First of all, God already knows that we are angry - if not, then God isn't God. Being all-knowing, God is quite familiar with your anger, even before you are. Our anger will not come as a surprise to God.

Second, God knows the source of our anger. God knows the events and experiences that make us angry. God knows our emotions and feelings. God knows all about our situation. God might even share our anger!

Third, God knows why we are angry - the feelings of helplessness, fear, confusion, and dismay that lead to our anger. God intimately knows the inner workings of our minds and spirits, and God knows our limitations. We often are angry because we are powerless, and God knows our powerlessness.

Fourth, God can take it. Oh yes, our anger is so titanic that God will quail before us! Nonsense. God has faced greater anger than ours and survived! God's shoulders are broad and powerful - God can certainly deal with our puny anger. We do not run the risk of harming God with our anger.

So if God already knows about our anger, understands the source of our anger, discerns why we are angry, and can easily handle our anger, why are we reluctant or guilty about expressing our anger?

In fact, some times expressing our anger can be a good thing for us. It is good to vent a bit. Rather than keeping it all pent up inside us, some times just letting go and yelling our heads off can be a good thing. Too often we let our anger fester inside us, building up and growing until it seeks escape in destructive and violent ways. Let off some of that steam - go outside and yell at God. Sit in your room and tell God what you think. Pace your living room and give God a piece of your mind. Give God a good talking to! Read God's beads!

You just might feel better and God won't be any worse off - honest!

Then you can go about the business of seeing with a clearer mind if there might be some way for you to do something about the situation. Clear the air with God about your anger, and then sit down with God and try to figure something out. But it is often necessary to get that anger and fury out of the way first. Having done that, you can more calmly and dispassionately consider the problem about which you are angry and find ways to do something constructive about it.

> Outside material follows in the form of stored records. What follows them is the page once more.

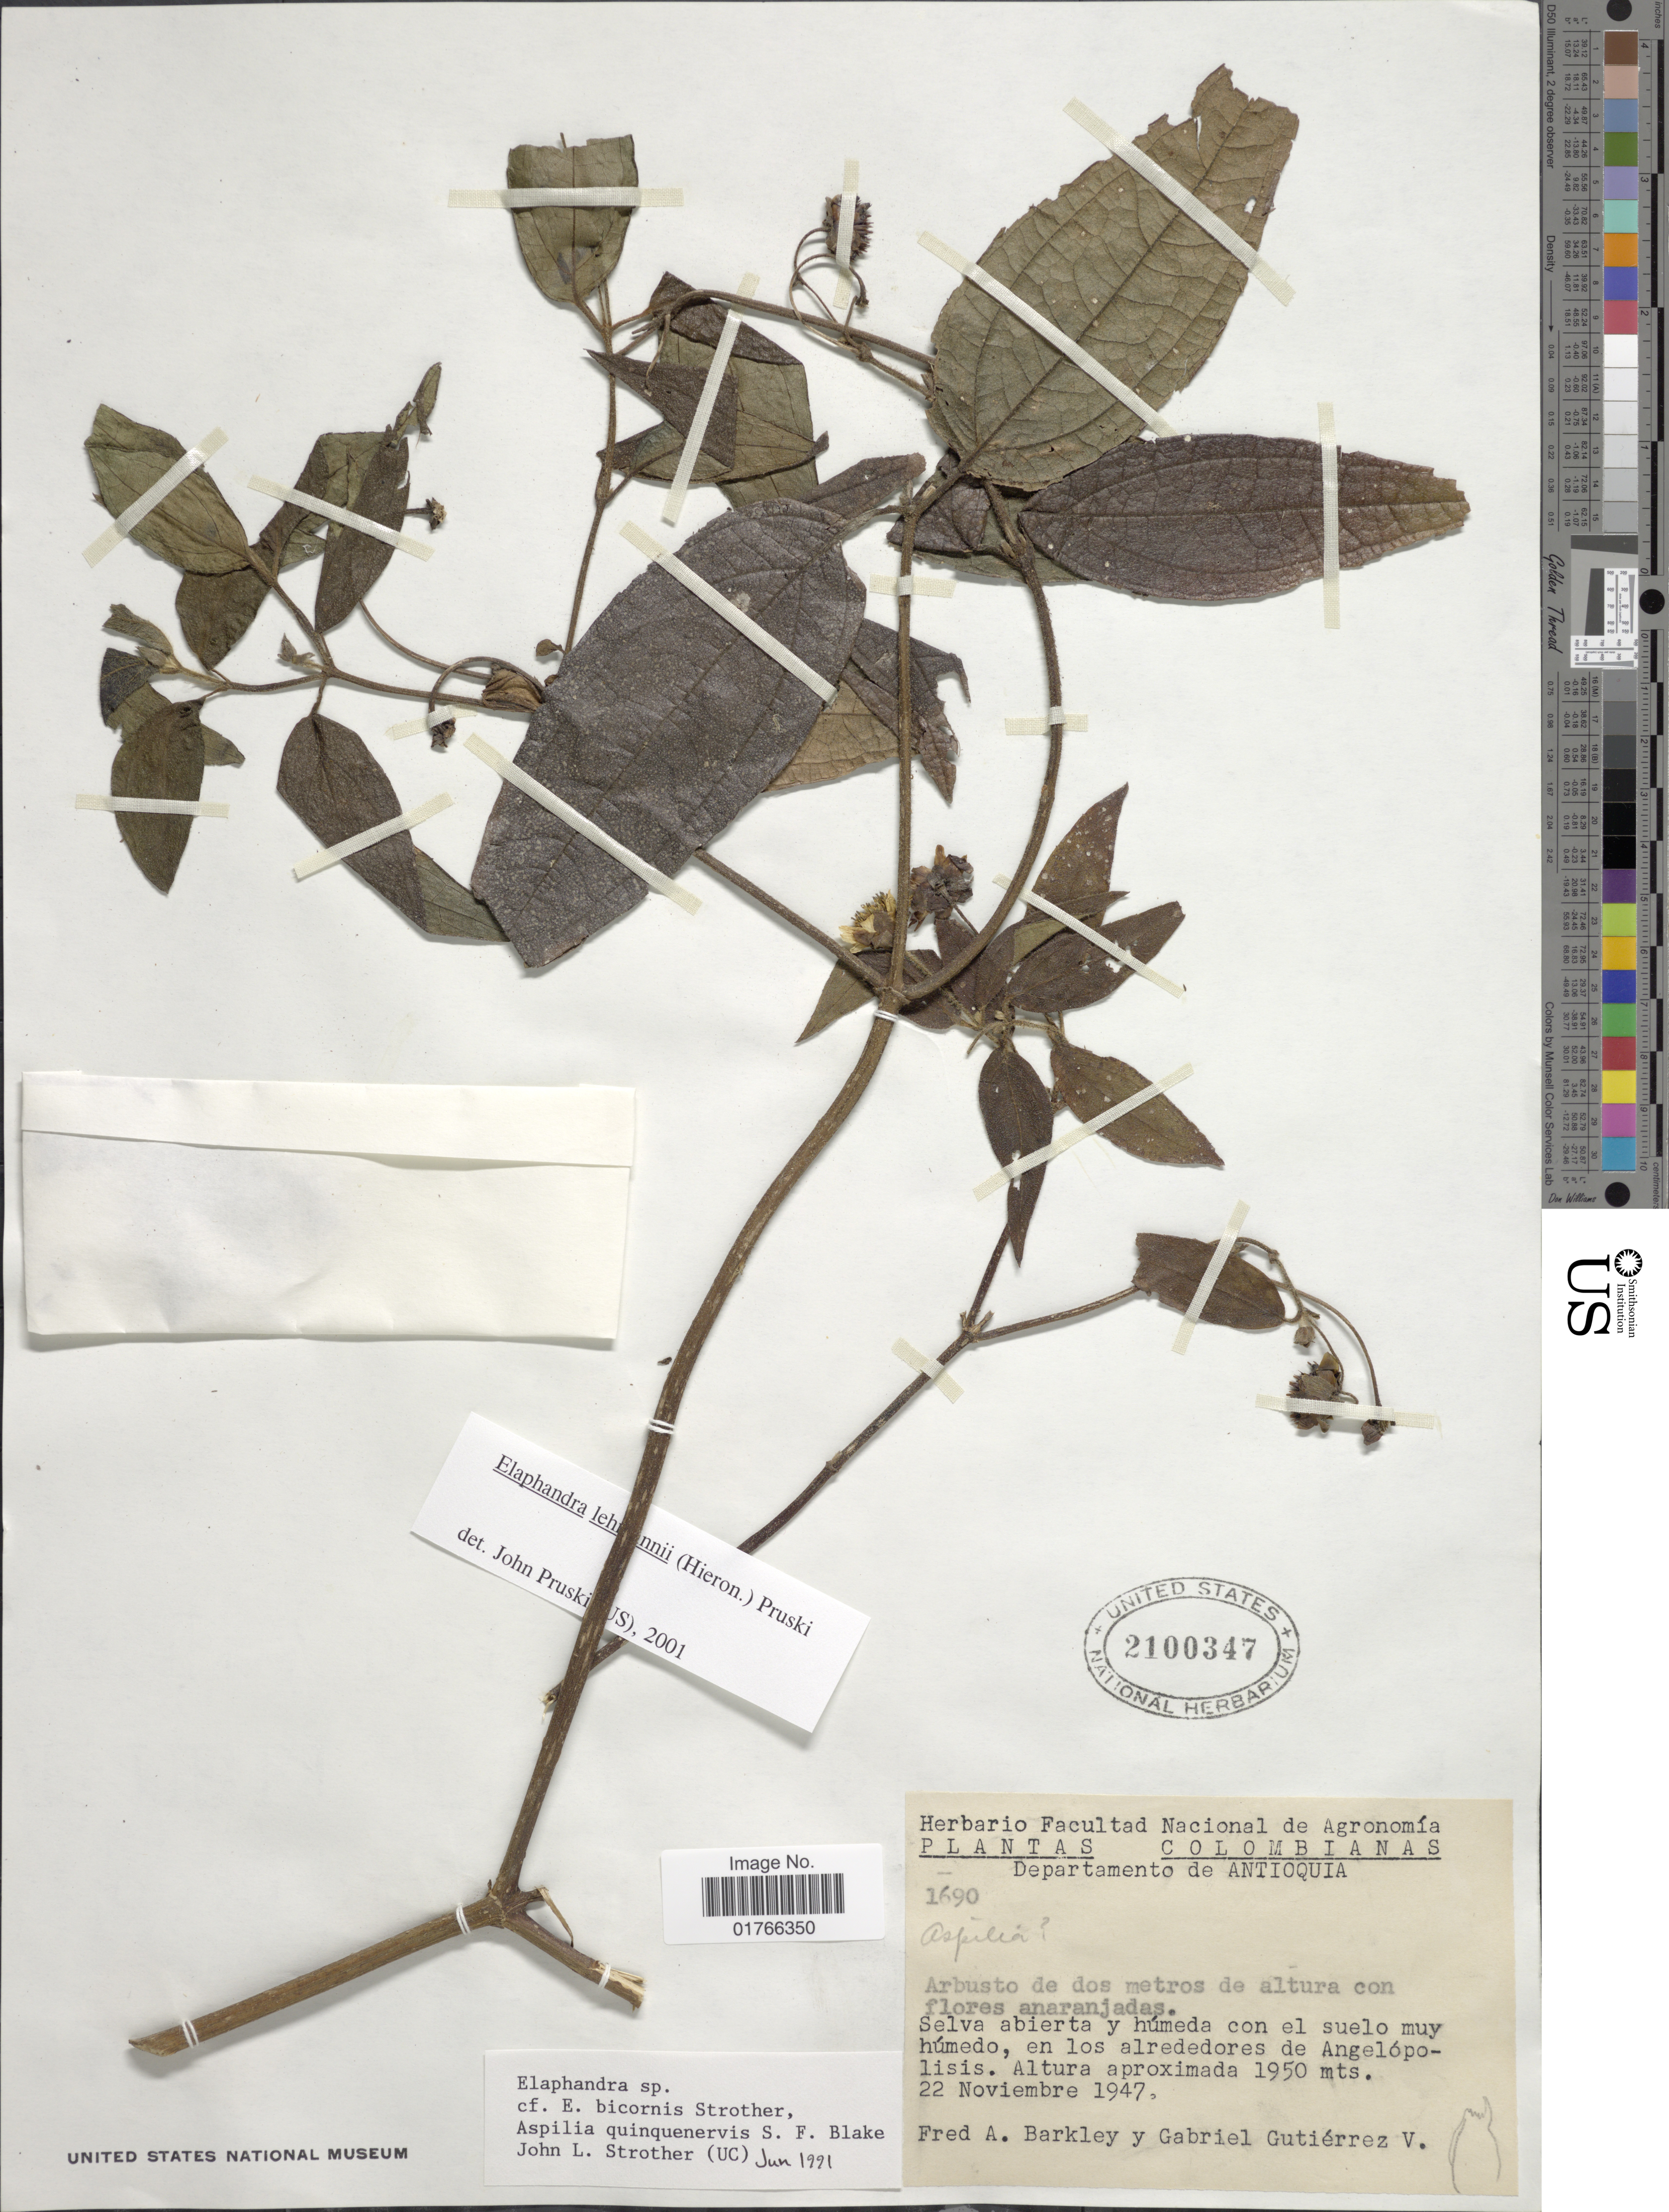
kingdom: Plantae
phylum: Tracheophyta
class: Magnoliopsida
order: Asterales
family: Asteraceae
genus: Elaphandra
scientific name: Elaphandra lehmannii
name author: (Hieron.) Pruski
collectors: F. A. Barkley & G. Guttierez V.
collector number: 1690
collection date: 1947-11-22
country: Colombia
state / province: Antioquia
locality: En los alrededores de Angelopolisis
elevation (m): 1950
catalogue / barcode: US 2100347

So go ahead, be angry at God. God can take it. There won't be any retribution from God. And you might be able to do some clear and constructive thinking about what made you angry after venting your emotions.
"Here and happy because of my three little angels- Marie, Chad and Cady."

Maeggie
Posts: 119
Joined: Tue Nov 20, 2007 9:27 am

Post by Maeggie » Mon Mar 03, 2008 8:30 am

Beverly,

What a response! wow! You speak so well girlie! it is such an honour to read your posts.. you are an angel! I love the pic too- gorgeous family!

bevhembree
Posts: 275
Joined: Fri Dec 14, 2007 10:44 am

Post by bevhembree » Mon Mar 03, 2008 8:39 am

Maeggie,
We should be roommates or neighbors! We make each other feel good all the time!
LOL- If we have to go through all this anxiety, at least we get to do it together!
"Here and happy because of my three little angels- Marie, Chad and Cady."